Except that 10^44.72 is not a proven upperbound. There could be more legal chess positions, and I simply had the 5% bad luck of getting an unrepresentative sample...

If you really must derive an upper bound from my sample analysis, then a better choice would be 9.5% * N / 1.1 ~ 7.5x10^44 ~ 10^44.88

since 9.5% is the fraction of possibly legal positions in my huge 10million sample and 1.1 is a pretty solid upper bound on avg multiplicity (will calculate it for those 9.5%)...

Understood, thanks.

tygxc

#51
And then what is the lower bound?
There could be less legal chess positions and you could simply had the 5% good luck of getting an unrepresentative sample.
Besides: proving illegal = by some logic.
Proving legal = constructing a game from the initial position.
So it would be logical to have a bias in too many positions considered legal without constructive proof. If a position does not meet some criteria for illegality, then that does not prove the position legal.

johntromp

I cannot think of a natural lower bound.  I might say it's 1e40 simply because it's a round number and many standard deviations away from the sample average, but that's still rather arbitrary.

I provided the essence of a proof game for all 52 legal positions; namely a sequence of possible captures and promotions, accounting exactly for the current material and pawn configuration on the board. In no case do the pawns prevent the other pieces from being moved around.

johntromp

I rewrote the README at https://github.com/tromp/ChessPositionRanking

while adding lots of images. A milestone has been set for obtaining a more accurate estimate by analyzing the 10k sample, which still has 895 unresolved issues.

Please consider volunteering to resolve at least one issue!

or upvote https://news.ycombinator.com/item?id=28187478

tygxc

#54
"I provided the essence of a proof game for all 52 legal positions; namely a sequence of possible captures and promotions, accounting exactly for the current material and pawn configuration on the board.

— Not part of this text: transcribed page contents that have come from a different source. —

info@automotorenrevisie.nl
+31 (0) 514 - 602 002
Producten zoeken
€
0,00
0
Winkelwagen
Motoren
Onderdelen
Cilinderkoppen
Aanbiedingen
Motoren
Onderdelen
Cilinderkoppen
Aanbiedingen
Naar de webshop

In no case do the pawns prevent the other pieces from being moved around."
This methodology may be flawed. It probably has a bias towards too many positions considered legal.
A position is legal if and only if a proof game from the initial position proves it.
Try your legality checker on this position:

What does it give: legal or illegal?
Now the same position with the black pawn at h3 instead of h4: legal or illegal?

johntromp
tygxc wrote:

#54
Try your legality checker on this position:

What does it give: legal or illegal?
Now the same position with the black pawn at h3 instead of h4: legal or illegal?

 

My legality checking program doesn't notice any illegality, so I'd have to analyse it manually.

 

Well, that certainly is an intricate retrograde analysis.

White must have made captures a2bx3, d2xc3, and e2xd3xc4xb5xa6.

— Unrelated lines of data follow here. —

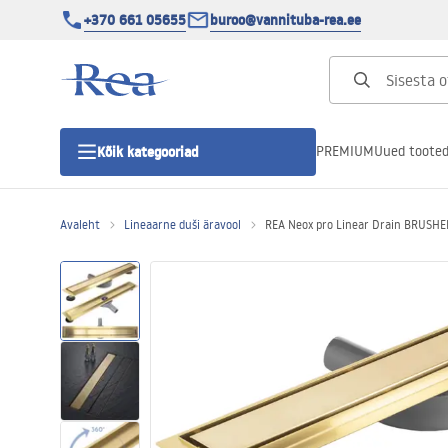
+370 661 05655
buroo@vannituba-rea.ee
PREMIUM
Uued toote
Kõik kategooriad
Avaleht
Lineaarne duši äravool
REA Neox pro Linear Drain BRUSH
Dušikabiinid
Duši uks
Vannitoa dušialused
Lineaarne duši äravool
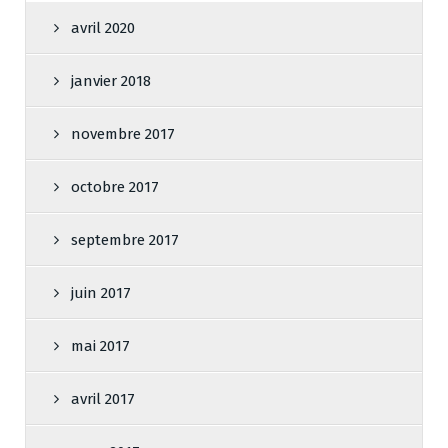
avril 2020
janvier 2018
novembre 2017
octobre 2017
septembre 2017
juin 2017
mai 2017
avril 2017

Black must have made captures a7xb6, e7xd6xc5xb4xa3, d[76]xc[56]xb[45]xa[34] and a2xb1B.

Since those 9 captures necessarily include the white f,g,h pawns, these must have promoted in order to get to the queenside.

I can see how the last moves could be Kb5-a5, Na4-c5, h6-h5, Nc5-d7, h5-h4, Nd7-b8, but I see no useful white move prior to that...

 

Anyway, this is all much more intricate than the positions arising in my samples. The most moves I had to retract were about 3 ply in positions like https://github.com/tromp/ChessPositionRanking/issues/22

and

https://github.com/tromp/ChessPositionRanking/issues/156

 

johntromp

Cool; my project made it to the front page of Hacker News:

https://news.ycombinator.com/item?id=28423029

with some interesting discussion ensuing.

tygxc

#29
"have you ever seen an attempt to estimate the smallest number of moves in which any legal position can be reached?" The largest smallest proof game we found so far is 94 moves.
#57
We found proof that that position is illegal, but legal with the black pawn on h3 instead of h4.

johntromp
tygxc wrote:

We found proof that that position is illegal, but legal with the black pawn on h3 instead of h4.

 

Then, with the black pawn on h3, what were the last 8 half moves?